We’re delighted to announce that Nathan Delma has signed on to the Mojaloop Foundation team. As our new deployment specialist, he’ll be working with the Community to enhance Mojaloop.

Nathan is a software engineer who has worked in telecommunications since 2012 and payment systems since 2017. He is also an experienced leader, having successfully worked with R&D teams in the development of new services and feature upgrades.

We recently sat down with Nathan to discuss his career path and what excites him about his new role.

Connect with Nathan on LinkedIn >

Tell us about yourself. What has your career path been and how did you become interested in the Mojaloop Foundation and its mission?    

My journey started with my passion for technology and connecting people. Initially, I focused on telecommunication and value-added services, and worked for three MNO companies: TelCaP, Unicom SA and Huawei.

I discovered real-time payment systems in 2017 and went to work for Comviva. At the time, they were the world’s number one provider for real-time money transfer services. I was excited by what I was doing; I liked knowing that somebody could be using the system to do things like send money so that their children could go to school.

In 2022, I was hired by Africell, an MNO with a mobile money service called, “Afrimoney.” One challenge we encountered was integrating with other systems because this required time. It was also hard for the other system owners because — for example — they would want to connect to three MNOs and maybe 15 banks. Doing the work to make that happen could be too expensive.

So I started thinking, how can we make it easier to connect everyone? This is when I started to become interested in payment networks. A colleague told me about Mojaloop, and when I looked into it, I fell in love.

Tell us about your new role. What will your main responsibilities be?

There will be two main activities that I will be doing. Firstly, I will be supporting the team for proofs of concept (POCs). When an organization wants to see a working system, I will be a part of the technical team that will be putting infrastructure in place so that people can explore and do testing.

The second thing I’ll be doing is providing support to the Community, which is growing. As more people get involved, they will inevitably have questions and run into issues, and I will be ready to help them.

What are you looking forward to most about your role and what do you hope to accomplish?

The one word that can summarize all of it is “interoperability.” I’m dreaming of a fully interoperable world for developing countries. If I’m able to contribute to giving everyone the ability to transfer money to anyone else, I’ll be happy. When this is achieved, it will open some new opportunities for other kinds of services.

In your opinion, what have been some of the Foundation’s most significant accomplishments to date?

I think the number one achievement is the Community. I was surprised at how strong the Community is — there are a lot of people getting involved and contributing.

The second thing is technical: I was impressed by the quality of the software the Community has produced. It’s enterprise grade, and not all open source projects are able to achieve this.

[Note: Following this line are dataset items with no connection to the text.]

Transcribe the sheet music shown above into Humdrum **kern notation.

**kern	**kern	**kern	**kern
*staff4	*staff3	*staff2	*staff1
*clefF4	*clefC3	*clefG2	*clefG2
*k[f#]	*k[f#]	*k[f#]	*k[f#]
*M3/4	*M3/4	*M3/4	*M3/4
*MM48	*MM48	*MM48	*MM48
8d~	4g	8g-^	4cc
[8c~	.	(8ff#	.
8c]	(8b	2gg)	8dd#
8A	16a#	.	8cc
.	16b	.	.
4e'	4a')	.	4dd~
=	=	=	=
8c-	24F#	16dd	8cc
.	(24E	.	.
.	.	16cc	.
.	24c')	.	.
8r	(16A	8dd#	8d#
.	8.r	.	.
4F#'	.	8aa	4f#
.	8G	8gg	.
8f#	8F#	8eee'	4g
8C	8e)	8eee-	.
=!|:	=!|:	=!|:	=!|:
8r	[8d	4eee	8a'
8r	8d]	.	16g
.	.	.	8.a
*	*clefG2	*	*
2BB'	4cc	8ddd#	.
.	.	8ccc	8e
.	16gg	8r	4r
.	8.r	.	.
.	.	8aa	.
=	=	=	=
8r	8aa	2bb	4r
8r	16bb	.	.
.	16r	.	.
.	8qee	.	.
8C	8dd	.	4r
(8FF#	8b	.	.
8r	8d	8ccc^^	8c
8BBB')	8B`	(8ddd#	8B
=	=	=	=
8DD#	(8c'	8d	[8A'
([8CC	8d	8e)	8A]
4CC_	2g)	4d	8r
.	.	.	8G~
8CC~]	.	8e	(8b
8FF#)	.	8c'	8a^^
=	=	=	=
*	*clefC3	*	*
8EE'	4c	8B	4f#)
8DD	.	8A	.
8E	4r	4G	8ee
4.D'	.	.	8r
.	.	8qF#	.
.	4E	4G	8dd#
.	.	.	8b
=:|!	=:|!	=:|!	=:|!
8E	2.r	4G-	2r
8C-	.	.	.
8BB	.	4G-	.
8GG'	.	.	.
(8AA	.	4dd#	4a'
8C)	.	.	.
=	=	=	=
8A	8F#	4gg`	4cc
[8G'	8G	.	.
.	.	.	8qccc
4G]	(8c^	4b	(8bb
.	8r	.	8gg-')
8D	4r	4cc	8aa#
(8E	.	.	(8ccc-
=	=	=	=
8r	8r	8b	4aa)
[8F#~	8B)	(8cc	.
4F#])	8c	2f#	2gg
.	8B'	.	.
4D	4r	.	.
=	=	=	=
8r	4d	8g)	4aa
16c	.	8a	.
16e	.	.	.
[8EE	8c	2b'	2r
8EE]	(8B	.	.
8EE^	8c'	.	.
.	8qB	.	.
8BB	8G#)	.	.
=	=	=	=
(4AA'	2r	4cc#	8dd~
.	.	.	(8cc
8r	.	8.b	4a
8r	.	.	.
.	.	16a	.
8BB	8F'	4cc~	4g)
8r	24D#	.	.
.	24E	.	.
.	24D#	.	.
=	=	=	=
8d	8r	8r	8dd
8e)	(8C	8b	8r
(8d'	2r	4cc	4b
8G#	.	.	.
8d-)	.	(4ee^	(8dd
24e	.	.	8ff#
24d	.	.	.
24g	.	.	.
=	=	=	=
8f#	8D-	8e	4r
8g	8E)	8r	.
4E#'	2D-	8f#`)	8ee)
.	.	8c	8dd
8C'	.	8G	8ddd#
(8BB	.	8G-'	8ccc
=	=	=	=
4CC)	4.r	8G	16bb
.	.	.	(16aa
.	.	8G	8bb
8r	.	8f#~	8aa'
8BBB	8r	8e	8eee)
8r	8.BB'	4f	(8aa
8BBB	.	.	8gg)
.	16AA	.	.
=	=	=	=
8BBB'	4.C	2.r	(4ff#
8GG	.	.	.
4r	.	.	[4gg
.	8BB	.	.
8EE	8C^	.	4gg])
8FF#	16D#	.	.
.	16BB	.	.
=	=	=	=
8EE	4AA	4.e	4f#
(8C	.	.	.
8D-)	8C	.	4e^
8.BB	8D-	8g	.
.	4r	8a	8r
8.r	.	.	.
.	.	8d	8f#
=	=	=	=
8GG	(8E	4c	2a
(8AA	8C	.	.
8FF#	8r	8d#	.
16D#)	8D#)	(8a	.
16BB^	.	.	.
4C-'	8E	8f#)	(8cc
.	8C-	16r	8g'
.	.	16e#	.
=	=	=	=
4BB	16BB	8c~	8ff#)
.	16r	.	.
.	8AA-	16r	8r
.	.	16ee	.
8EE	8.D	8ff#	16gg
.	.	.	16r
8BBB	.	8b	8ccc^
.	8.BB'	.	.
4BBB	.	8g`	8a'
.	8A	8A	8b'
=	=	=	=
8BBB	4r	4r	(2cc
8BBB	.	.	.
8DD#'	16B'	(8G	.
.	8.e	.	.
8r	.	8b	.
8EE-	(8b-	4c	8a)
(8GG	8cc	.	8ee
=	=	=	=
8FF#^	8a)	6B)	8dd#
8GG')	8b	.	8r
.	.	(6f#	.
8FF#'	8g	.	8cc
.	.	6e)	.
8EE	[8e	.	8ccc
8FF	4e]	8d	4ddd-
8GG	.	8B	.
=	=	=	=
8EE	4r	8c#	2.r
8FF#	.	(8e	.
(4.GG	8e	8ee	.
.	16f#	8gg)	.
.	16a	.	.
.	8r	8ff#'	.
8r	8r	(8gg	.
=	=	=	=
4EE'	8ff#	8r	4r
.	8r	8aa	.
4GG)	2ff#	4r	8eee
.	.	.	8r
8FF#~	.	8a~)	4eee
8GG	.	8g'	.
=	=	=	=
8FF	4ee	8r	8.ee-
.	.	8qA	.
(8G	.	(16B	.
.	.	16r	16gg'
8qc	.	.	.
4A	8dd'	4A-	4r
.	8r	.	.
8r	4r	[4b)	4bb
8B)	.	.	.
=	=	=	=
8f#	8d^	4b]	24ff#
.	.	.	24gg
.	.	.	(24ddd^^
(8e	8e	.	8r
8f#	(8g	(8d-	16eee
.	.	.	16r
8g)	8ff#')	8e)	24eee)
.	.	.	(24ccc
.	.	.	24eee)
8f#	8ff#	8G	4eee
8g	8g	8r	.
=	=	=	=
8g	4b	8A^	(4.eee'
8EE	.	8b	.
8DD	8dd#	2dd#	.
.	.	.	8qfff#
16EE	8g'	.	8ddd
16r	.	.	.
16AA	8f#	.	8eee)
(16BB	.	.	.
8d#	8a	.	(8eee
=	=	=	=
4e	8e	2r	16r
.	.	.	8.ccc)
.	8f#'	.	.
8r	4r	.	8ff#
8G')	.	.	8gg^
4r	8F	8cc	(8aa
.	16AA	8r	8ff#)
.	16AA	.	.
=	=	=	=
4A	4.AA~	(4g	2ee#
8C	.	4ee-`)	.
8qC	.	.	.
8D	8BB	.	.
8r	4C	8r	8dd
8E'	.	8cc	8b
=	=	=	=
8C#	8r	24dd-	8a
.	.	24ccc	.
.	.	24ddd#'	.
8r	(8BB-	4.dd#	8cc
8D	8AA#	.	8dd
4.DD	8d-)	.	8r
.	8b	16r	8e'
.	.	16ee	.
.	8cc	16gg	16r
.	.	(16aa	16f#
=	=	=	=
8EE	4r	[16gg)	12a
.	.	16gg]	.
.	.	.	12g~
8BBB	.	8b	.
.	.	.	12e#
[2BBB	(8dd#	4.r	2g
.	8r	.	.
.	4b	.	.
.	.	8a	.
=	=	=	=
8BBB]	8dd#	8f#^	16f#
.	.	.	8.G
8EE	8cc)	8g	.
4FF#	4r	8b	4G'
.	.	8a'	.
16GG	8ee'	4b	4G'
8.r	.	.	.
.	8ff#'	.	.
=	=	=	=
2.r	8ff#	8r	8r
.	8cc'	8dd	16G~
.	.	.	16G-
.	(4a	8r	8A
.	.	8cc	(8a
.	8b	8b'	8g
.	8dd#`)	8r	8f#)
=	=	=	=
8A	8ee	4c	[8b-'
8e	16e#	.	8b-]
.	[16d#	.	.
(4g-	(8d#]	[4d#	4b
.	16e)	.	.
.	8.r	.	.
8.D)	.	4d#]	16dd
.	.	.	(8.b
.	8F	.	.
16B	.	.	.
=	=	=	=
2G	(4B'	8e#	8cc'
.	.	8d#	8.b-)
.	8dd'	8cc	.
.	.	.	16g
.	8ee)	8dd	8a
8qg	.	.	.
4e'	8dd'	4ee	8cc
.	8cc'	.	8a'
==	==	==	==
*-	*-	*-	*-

They’ve produced code and a service stable enough and rich enough to compete with proprietary solutions.

The third thing — we don’t see it yet on the ground but it’s coming — will be the impact on financial inclusion. We don’t have a fully commercially deployed system yet, but we’re almost there and I’m very sure that the effect will be massive.

What do you consider to be the biggest challenge in the digital payments landscape?

I think the biggest issue by far is inclusivity and access to the service.

In the last two decades, people have built a lot of solutions for transfers, merchant services, bill payment, and P2P payments. MNOs have done a very good job compared to banks, because very few people have access to banks, but it’s still not enough. It’s still too expensive and therefore not everyone can use these services.

We can also look at it from the fintechs’ perspective. If we could provide interoperability to banks, MNOs, fintechs, and MFIs, we would open a new world of innovation.

This interoperability is very costly because it’s very hard, and I suspect that some organizations are creating silos, perhaps to keep their advantage.

What keeps you excited and motivated to help further the Foundation’s mission? In other words, what gets you out of bed in the morning?

It’s seeing what we are building; the world we are building — one where anyone, even in the poorest village, can have access to any kind of financial services. For now, people have some basic services like P2P, but I dream of making it possible to make more services available to everyone at the cheapest cost.

Is there anything else that you’d like to share with us?

I wanted to recognize the work of all the people who have contributed to Mojaloop, because they have done a very good job. I was impressed of the work you have done and I’m very excited to see the impact it will have in the next five years.